A report commissioned by Bloomberg has revealed a surge in the listing of crypto tokens in the first six months of 2024, rising by 11.6% to 2,066 on major exchanges.
According to the report, this suggests that crypto is back in vogue. The analysis of select exchanges that CCData conducted for Bloomberg shows that the 2,066 listings were recorded on higher-volume exchanges including Binance and Bybit.
For lower-volume exchanges including CoinJar and BTC Markets, crypto token listings were up by nearly 32% to 488, the researcher found.
The report noted that figure does not include the deluge of memecoins that are inspired by internet memes or trends that trade on decentralized exchanges such as Uniswap that allow users to maintain control over their assets. It added that more than one million memecoins have been issued already this year.
Crypto prices rally
According to the report, the surge in listings on centralized exchanges has been driven by this year’s rally in crypto prices, led by market leader Bitcoin’s more than 50% increase. It added that expectations for more regulatory leeway have been bolstered by the US approval of Bitcoin and Ether ETFs this year, along with growing speculation that Donald Trump will be more crypto-friendly if he is elected president in November.
A portfolio manager at digital-asset firm Pantera Capital, Cosmo Jiang, was quoted in the report, stating,
“I am optimistic that the shifting political and regulatory stance toward crypto starts driving positive change.

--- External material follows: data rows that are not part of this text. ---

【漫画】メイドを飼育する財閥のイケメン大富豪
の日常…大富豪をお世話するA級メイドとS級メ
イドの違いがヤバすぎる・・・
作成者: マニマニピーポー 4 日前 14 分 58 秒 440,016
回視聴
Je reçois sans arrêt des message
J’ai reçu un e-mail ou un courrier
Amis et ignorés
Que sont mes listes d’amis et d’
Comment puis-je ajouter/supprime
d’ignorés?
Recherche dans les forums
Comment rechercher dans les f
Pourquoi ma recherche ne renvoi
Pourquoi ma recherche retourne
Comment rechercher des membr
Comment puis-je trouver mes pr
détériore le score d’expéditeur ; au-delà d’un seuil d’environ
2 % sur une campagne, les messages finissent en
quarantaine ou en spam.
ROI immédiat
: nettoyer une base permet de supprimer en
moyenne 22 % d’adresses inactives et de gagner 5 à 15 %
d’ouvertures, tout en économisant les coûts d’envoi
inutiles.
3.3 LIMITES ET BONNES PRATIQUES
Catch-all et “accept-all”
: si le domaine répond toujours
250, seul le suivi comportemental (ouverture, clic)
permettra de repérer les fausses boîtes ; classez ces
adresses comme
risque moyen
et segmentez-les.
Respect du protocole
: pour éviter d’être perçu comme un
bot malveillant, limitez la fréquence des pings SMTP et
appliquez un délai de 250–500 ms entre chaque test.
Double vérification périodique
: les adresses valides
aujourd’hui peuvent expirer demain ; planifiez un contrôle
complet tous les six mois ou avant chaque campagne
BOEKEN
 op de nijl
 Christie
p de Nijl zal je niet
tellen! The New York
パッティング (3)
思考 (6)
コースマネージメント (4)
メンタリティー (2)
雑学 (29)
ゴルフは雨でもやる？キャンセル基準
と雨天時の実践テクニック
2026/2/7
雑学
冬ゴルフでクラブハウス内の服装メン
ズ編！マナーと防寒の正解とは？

Specifically, I hope that with regulatory clarity increasing, tokens with real value tied to strong fundamentals will stand out, and those without real value such as memecoins will lose out.”
Bloomberg noted that startups have also once again begun launching tokens, from memecoins to coins used for gaming, as a way to finance operations or expand community support. It described that as a big change from 2022, when crypto markets crashed following a series of scandals and bankruptcies such as the collapse of the FTX exchange.
Still lower than 2021
Citing another researcher, the report noted that the spike in new listings on centralized exchanges is still likely smaller than it was in 2021, according to researcher Kaiko. In 2022, listings were down by more than 50%, and fell another 20% last year, Kaiko said.
Bybit, which has seen its trading volume and market share surge, has been the most prolific lister among higher-volume exchanges, with listings up 83% since the start of 2023, CCData found. Coinbase has been the most conservative, with its listings up 8.2% over the same period, CCData said.
What you should know
Another report just released by Coingecko, the leading crypto-tracking website in the industry revealed that Memecoins were the major market movers in the second quarter of the year and the total market capitalization of cryptocurrencies dropped by 14% within the time frame.
The report revealed that memecoins were the center of attraction in the industry in Q2 and the S&P 500 outperformed the total market capitalization of cryptocurrencies which declined by 14%.
The total crypto market capitalization lost $408.8 billion in the last three months closing the Q2 with a total market capitalization of $2.43 trillion. The market capitalization fell short and was unable to hit a new all-time high.